NEW YORK (Bloomberg) -- Volkswagen AG’s top U.S. executive was profusely apologetic for the diesel-emissions cheating scandal that emerged on Friday and vowed to win back the trust of the U.S. consumer.
“Our company was dishonest with the EPA, and the California Air Resources Board and with all of you,” Michael Horn, the head of the VW brand in the U.S., said Monday night in Brooklyn, New York, where he was revealing a redesigned version of the slow-selling Passat sedan at an event featuring rock star Lenny Kravitz. “And in my German words: We have totally screwed up. We must fix the cars to prevent this from ever happening again and we have to make this right. This kind of behavior is totally inconsistent with our qualities.”

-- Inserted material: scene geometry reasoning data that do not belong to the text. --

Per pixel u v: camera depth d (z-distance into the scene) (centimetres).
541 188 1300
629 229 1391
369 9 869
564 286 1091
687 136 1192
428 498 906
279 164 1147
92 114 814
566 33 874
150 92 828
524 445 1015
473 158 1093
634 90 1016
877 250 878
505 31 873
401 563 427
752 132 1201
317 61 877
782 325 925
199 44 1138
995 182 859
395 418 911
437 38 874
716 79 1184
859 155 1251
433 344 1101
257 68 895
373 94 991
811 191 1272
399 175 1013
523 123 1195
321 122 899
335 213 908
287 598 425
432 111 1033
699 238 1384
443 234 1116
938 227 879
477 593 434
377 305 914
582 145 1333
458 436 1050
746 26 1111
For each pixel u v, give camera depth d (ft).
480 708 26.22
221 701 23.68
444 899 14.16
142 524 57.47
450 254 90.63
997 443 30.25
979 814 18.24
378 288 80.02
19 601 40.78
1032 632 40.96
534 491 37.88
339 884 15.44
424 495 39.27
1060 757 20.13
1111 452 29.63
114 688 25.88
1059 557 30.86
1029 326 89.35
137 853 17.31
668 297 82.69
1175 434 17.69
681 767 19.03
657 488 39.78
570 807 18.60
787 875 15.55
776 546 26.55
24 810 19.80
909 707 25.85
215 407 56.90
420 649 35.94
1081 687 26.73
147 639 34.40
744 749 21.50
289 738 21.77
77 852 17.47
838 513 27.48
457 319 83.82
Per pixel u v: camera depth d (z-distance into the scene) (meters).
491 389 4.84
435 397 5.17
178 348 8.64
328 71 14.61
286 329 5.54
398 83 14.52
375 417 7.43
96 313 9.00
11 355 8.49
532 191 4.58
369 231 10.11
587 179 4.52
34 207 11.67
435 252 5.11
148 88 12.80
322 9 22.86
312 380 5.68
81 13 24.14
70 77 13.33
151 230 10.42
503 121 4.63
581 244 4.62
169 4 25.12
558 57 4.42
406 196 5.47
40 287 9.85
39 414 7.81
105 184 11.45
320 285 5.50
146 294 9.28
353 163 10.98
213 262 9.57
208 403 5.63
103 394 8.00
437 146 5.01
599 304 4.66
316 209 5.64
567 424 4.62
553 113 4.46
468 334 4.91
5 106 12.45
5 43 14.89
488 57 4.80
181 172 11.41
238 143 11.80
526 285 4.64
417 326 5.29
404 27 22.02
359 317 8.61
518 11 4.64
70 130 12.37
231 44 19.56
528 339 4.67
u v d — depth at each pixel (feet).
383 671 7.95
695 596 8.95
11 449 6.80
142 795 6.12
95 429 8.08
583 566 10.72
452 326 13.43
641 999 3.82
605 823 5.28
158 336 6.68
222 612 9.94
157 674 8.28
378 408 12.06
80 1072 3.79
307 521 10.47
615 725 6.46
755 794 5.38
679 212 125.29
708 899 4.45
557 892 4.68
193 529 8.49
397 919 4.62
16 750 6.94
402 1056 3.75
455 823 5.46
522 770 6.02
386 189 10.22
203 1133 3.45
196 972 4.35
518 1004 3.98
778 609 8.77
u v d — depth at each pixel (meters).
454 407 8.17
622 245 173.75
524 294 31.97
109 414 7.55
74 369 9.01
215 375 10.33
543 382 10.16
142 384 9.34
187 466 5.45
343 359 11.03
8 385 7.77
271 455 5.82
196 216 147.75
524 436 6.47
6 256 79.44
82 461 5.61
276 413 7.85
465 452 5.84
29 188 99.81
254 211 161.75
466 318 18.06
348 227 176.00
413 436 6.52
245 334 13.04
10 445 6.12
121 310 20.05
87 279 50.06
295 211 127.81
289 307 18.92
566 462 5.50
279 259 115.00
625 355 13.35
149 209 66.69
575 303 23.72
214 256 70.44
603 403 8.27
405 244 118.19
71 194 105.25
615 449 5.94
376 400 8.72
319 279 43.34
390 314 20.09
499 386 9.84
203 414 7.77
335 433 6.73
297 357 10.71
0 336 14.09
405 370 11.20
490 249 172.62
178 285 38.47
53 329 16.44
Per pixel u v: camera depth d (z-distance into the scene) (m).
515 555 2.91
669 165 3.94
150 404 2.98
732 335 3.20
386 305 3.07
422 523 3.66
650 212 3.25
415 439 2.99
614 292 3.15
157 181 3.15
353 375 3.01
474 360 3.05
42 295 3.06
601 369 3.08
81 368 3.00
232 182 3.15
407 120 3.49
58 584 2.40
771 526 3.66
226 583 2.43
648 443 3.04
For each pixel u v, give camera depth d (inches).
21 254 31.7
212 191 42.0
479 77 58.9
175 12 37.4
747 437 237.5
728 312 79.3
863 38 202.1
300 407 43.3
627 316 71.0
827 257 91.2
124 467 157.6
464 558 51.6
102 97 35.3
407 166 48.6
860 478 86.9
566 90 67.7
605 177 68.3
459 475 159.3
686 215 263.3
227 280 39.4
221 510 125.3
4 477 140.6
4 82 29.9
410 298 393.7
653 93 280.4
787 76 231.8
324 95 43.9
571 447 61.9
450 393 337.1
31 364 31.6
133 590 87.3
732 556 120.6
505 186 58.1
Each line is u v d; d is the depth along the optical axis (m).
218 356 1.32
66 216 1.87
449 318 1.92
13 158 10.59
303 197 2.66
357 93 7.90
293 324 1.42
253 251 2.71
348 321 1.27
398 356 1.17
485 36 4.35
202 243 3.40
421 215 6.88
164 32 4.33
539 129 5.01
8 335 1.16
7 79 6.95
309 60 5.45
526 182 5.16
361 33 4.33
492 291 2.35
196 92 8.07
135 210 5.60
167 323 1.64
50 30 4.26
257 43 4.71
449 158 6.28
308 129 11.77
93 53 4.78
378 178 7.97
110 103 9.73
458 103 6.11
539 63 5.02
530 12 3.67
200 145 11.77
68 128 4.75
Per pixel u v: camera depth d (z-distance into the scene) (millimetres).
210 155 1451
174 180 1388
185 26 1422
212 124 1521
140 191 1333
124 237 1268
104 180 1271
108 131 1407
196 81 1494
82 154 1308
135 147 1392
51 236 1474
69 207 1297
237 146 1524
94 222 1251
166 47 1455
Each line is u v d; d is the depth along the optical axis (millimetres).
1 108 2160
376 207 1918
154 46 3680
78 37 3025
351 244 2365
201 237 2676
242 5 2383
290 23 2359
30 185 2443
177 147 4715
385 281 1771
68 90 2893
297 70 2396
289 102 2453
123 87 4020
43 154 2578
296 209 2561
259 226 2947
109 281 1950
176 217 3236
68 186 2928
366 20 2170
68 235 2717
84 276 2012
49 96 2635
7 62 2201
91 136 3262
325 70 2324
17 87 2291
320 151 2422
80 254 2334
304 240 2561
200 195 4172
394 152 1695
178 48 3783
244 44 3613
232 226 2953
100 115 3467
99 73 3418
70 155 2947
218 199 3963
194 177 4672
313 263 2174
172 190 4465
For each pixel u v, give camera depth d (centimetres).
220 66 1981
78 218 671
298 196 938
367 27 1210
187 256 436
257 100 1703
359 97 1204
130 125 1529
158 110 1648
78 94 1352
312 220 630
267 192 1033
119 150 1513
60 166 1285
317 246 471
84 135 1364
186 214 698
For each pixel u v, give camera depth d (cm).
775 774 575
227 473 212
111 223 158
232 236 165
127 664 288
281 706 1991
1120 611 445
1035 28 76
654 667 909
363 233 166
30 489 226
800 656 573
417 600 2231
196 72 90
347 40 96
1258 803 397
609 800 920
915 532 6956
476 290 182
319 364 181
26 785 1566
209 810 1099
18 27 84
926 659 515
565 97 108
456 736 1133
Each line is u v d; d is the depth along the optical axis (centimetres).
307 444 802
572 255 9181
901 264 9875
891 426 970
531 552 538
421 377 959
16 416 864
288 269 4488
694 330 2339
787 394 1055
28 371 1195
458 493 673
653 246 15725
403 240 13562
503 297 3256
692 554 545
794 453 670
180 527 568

The scandal has widened since the U.S. Environmental Protection Agency revealed on Friday that Volkswagen admitted that it had rigged diesel vehicles to pass emissions tests in the lab, exposing the company to as much as $18 billion in fines. Europe’s biggest carmaker faces increased scrutiny with South Korea testing VW vehicles. The U.S. Justice Department is also conducting a criminal investigation, said officials familiar with the inquiry. The executive committee of the carmaker’s supervisory board meets Wednesday to discuss the crisis, said people familiar with the matter.
Volkswagen shares, which lost 19 percent on Monday, continued to tumble, falling as much as 5.2 percent to 125.30 euros in Frankfurt trading. The stock has now lost 30 percent this year.
Horn, and global VW brand chief Herbert Diess, canceled an interview with reporters and Horn left without taking questions at the first public appearance of a top Volkswagen executive since the EPA and the CARB said on Friday that the automaker admitted it had installed a “defeat device” to cheat emissions tests in a half-million of its diesel cars from the 2009-15 model years.
“We are committed to do what must be done and to begin to restore your trust,” Horn said. “We will pay what we have to pay.”
The company sold diesel versions of Volkswagen and Audi cars with software that turns on full pollution controls only when the car is undergoing official emissions testing. During normal driving, the cars pollute 10 times to 40 times the legal limits, the EPA said.
The affected models include diesel-powered versions of the Passat, as well as the VW Beetle, Jetta and Golf. The Audi A3 is also part of the investigation. Last month, diesel models accounted for 23 percent of VW brand sales in the U.S., according to a company news release.